■ Exercise directions ■
A word-for-word copy of the listing is required, and it must contain no pictures.
-- Opening Marker --
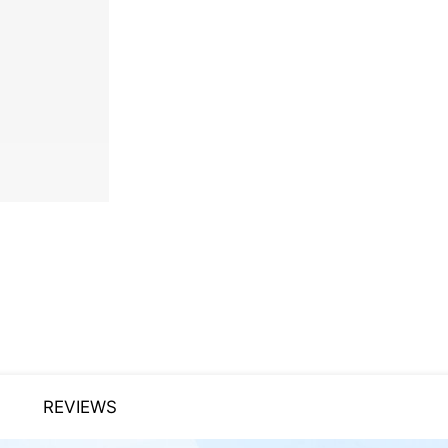
REVIEWS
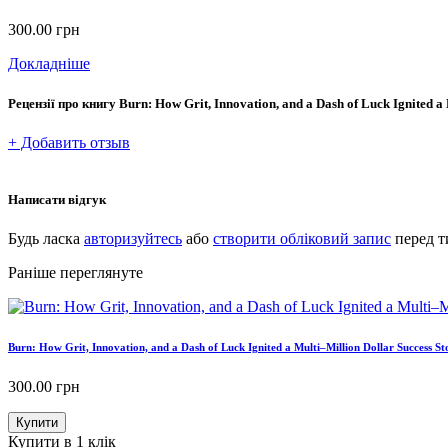
300.00
грн
Докладніше
Рецензії про книгу
Burn: How Grit, Innovation, and a Dash of Luck Ignited a
+ Добавить отзыв
Написати відгук
Будь ласка
авторизуйтесь
або
створити обліковий запис
перед т
Раніше переглянуте
Burn: How Grit, Innovation, and a Dash of Luck Ignited a Multi–Million Dollar Success St
300.00
грн
Купити
Купити в 1 клік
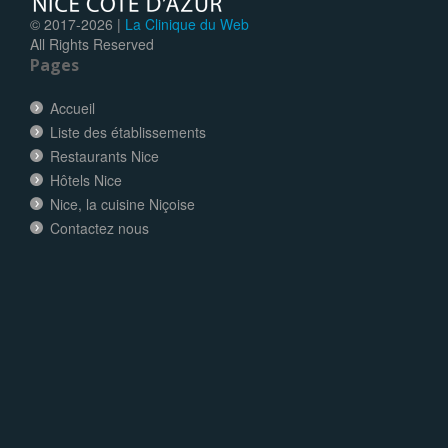
© 2017-
2026 |
La Clinique du Web
All Rights Reserved
Pages
Accueil
Liste des établissements
Restaurants Nice
Hôtels Nice
Nice, la cuisine Niçoise
Contactez nous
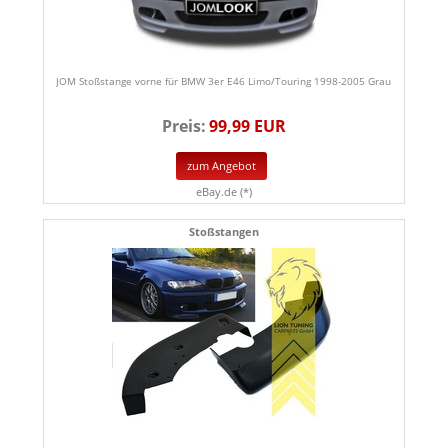
JOM Stoßstange vorne für BMW 3er E46 Limo/Touring 1998-2005 Grau
Preis:
99,99 EUR
zum Angebot
eBay.de (*)
Stoßstangen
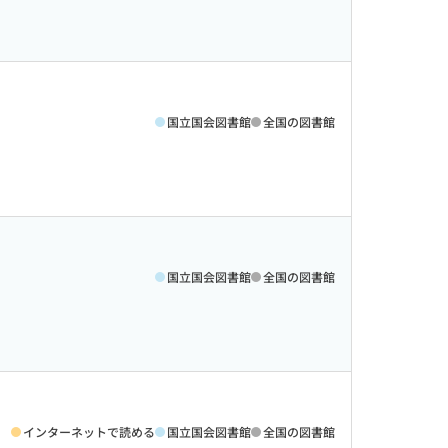
国立国会図書館
全国の図書館
国立国会図書館
全国の図書館
インターネットで読める
国立国会図書館
全国の図書館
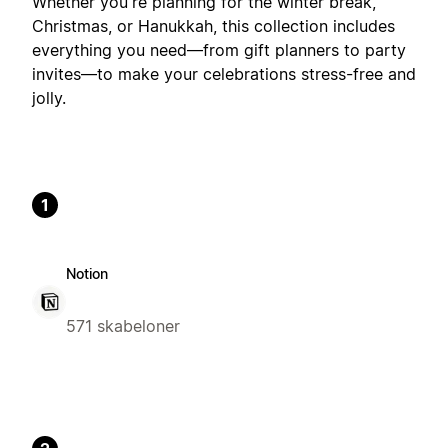
Whether you're planning for the winter break,
Christmas, or Hanukkah, this collection includes
everything you need—from gift planners to party
invites—to make your celebrations stress-free and
jolly.
1
Notion
571 skabeloner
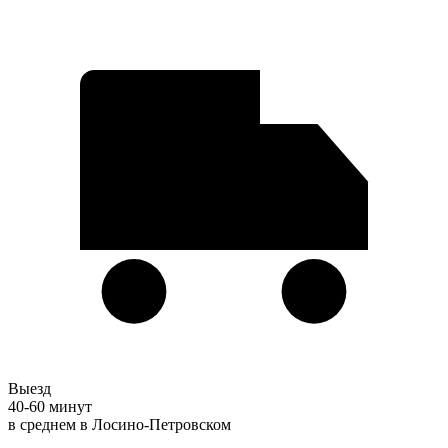
Выезд
40-60 минут
в среднем в Лосино-Петровском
-- Closing Marker --
■ Output ■
REVIEWS
300.00
грн
Докладніше
Рецензії про книгу
Burn: How Grit, Innovation, and a Dash of Luck Ignited a
+ Добавить отзыв
Написати відгук
Будь ласка
авторизуйтесь
або
створити обліковий запис
перед т
Раніше переглянуте
Burn: How Grit, Innovation, and a Dash of Luck Ignited a Multi–Million Dollar Success St
300.00
грн
Купити
Купити в 1 клік
© 2017-
2026 |
La Clinique du Web
All Rights Reserved
Pages
Accueil
Liste des établissements
Restaurants Nice
Hôtels Nice
Nice, la cuisine Niçoise
Contactez nous
JOM Stoßstange vorne für BMW 3er E46 Limo/Touring 1998-2005 Grau
Preis:
99,99 EUR
zum Angebot
eBay.de (*)
Stoßstangen
国立国会図書館
全国の図書館
国立国会図書館
全国の図書館
インターネットで読める
国立国会図書館
全国の図書館
Whether you're planning for the winter break,
Christmas, or Hanukkah, this collection includes
everything you need—from gift planners to party
invites—to make your celebrations stress-free and
jolly.
1
Notion
571 skabeloner
Выезд
40-60 минут
в среднем в Лосино-Петровском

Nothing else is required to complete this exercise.